## Task requirements
Find the number of lines below in which the word "Right" appears, and write that number only.

(Dataset entries)
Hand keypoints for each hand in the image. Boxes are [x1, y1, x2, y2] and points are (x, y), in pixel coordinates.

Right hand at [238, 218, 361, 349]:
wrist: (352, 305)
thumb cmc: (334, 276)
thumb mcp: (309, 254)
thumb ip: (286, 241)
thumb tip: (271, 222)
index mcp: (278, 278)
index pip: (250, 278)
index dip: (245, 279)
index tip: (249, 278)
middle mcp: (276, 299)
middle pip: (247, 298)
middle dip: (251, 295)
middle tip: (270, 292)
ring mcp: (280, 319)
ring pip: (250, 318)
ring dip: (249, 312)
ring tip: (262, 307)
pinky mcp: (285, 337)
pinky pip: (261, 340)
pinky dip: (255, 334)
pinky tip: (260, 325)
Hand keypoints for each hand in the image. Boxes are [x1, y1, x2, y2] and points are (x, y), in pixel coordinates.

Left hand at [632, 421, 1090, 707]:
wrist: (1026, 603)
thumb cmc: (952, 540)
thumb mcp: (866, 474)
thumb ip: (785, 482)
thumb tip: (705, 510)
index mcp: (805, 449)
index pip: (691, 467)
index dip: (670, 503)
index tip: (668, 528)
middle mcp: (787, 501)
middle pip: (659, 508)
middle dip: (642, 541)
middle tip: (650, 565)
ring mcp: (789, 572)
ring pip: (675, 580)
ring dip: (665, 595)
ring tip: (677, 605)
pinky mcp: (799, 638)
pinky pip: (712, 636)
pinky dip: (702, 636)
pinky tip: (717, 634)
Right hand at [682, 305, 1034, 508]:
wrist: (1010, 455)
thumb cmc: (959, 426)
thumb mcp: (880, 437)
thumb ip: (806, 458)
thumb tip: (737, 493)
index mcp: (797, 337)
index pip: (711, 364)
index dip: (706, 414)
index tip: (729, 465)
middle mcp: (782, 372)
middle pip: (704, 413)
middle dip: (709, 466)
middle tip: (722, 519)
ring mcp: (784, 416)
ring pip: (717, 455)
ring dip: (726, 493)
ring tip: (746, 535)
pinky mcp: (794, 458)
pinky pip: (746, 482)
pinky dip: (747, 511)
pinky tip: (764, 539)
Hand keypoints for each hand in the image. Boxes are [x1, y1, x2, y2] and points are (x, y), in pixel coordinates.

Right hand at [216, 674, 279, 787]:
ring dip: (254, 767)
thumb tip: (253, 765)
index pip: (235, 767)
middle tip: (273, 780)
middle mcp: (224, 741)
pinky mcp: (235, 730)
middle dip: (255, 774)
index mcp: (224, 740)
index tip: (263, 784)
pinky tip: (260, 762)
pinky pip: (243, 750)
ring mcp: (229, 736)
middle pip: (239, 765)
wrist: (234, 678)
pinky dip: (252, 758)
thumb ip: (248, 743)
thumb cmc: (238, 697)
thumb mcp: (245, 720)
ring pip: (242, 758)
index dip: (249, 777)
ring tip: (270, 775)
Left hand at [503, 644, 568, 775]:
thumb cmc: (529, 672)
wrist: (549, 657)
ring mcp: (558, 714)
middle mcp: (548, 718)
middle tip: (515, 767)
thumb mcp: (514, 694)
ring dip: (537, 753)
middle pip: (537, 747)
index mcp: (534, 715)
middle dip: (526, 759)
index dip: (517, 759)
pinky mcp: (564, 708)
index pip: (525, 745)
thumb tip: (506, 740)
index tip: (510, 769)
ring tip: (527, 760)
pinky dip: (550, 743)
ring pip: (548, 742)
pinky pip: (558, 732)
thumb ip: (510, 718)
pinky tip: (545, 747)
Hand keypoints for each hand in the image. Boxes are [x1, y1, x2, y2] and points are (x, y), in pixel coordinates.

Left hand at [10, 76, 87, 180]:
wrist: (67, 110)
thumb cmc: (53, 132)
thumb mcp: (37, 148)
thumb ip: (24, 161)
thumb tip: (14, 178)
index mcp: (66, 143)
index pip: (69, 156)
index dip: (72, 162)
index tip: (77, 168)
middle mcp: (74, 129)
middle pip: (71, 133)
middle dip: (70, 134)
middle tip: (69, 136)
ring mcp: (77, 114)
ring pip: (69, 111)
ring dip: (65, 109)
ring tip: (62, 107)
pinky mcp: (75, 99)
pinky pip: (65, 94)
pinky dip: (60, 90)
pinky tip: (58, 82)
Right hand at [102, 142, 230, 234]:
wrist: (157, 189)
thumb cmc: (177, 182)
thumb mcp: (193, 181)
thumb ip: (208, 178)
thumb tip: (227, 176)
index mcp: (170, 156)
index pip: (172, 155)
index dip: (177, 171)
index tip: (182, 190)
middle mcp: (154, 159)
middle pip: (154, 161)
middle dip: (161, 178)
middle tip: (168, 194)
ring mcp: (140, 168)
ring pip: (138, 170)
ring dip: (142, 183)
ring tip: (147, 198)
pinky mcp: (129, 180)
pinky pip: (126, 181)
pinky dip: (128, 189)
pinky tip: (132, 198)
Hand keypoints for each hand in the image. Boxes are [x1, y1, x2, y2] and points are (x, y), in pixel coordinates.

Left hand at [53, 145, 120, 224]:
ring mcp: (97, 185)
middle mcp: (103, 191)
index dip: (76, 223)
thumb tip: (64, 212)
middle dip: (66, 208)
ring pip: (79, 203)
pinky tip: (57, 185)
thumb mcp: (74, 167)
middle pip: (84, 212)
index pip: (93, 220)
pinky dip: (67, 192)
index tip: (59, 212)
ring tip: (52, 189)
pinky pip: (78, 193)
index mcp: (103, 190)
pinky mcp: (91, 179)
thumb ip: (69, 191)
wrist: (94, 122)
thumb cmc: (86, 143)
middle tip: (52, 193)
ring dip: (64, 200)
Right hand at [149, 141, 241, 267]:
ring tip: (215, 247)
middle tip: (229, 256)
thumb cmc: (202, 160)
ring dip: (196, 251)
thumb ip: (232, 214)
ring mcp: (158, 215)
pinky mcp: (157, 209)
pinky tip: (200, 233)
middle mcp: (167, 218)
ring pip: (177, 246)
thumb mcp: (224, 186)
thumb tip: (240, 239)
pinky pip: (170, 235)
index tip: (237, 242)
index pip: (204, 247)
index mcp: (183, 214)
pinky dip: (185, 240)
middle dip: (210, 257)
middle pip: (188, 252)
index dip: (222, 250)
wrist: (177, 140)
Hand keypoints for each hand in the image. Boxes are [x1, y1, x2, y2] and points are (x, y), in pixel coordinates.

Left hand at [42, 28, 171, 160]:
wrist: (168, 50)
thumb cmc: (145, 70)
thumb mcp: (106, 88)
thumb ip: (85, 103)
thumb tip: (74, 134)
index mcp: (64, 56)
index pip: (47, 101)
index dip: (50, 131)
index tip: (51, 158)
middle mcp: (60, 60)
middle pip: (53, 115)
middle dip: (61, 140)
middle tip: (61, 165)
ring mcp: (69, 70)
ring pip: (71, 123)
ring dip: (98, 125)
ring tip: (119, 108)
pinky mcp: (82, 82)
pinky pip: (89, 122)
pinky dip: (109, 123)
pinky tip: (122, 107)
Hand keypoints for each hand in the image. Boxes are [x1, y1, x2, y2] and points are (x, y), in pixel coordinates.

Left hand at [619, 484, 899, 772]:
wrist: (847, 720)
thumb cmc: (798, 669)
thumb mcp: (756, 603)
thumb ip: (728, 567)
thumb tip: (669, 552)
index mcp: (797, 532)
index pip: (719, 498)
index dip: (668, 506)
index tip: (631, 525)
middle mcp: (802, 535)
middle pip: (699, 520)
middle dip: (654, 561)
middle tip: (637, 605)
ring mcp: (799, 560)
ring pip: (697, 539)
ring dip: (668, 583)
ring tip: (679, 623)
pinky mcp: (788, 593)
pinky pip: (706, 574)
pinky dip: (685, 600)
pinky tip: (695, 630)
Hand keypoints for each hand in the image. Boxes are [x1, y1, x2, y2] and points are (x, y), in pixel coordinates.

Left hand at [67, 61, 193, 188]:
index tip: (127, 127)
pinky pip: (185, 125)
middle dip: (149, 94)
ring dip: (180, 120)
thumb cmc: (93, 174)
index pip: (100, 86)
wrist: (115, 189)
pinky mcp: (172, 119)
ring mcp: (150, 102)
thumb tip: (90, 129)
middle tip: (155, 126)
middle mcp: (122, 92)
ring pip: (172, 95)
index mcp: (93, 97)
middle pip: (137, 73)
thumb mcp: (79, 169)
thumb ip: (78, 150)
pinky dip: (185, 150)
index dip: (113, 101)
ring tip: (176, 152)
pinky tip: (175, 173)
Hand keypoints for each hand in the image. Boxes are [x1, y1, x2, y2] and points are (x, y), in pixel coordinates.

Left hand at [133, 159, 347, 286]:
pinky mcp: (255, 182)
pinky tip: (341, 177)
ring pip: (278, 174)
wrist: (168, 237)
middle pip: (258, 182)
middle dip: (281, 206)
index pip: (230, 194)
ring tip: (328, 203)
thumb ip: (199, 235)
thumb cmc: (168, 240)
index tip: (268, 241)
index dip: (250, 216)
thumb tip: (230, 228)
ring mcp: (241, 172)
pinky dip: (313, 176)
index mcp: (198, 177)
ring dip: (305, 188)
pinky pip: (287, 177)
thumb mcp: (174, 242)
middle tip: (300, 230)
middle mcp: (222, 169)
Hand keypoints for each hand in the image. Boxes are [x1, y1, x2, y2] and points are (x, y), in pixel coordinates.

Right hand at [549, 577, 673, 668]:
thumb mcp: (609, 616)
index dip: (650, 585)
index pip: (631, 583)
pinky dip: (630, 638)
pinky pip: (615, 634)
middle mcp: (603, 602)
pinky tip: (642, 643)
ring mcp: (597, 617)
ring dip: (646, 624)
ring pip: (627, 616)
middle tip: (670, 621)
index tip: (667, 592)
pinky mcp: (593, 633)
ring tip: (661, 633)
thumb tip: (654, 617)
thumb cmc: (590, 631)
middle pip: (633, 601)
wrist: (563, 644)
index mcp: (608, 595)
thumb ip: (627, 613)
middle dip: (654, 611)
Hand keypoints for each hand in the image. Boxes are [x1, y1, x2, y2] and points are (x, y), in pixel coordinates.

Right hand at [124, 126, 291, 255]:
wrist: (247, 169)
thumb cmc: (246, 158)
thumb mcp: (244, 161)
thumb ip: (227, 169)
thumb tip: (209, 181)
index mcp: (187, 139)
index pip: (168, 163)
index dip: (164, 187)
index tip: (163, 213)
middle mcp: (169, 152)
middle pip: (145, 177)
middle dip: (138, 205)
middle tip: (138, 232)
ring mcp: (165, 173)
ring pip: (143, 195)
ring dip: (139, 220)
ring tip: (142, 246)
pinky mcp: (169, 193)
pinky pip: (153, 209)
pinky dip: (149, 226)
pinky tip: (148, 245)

## Exercise solution
7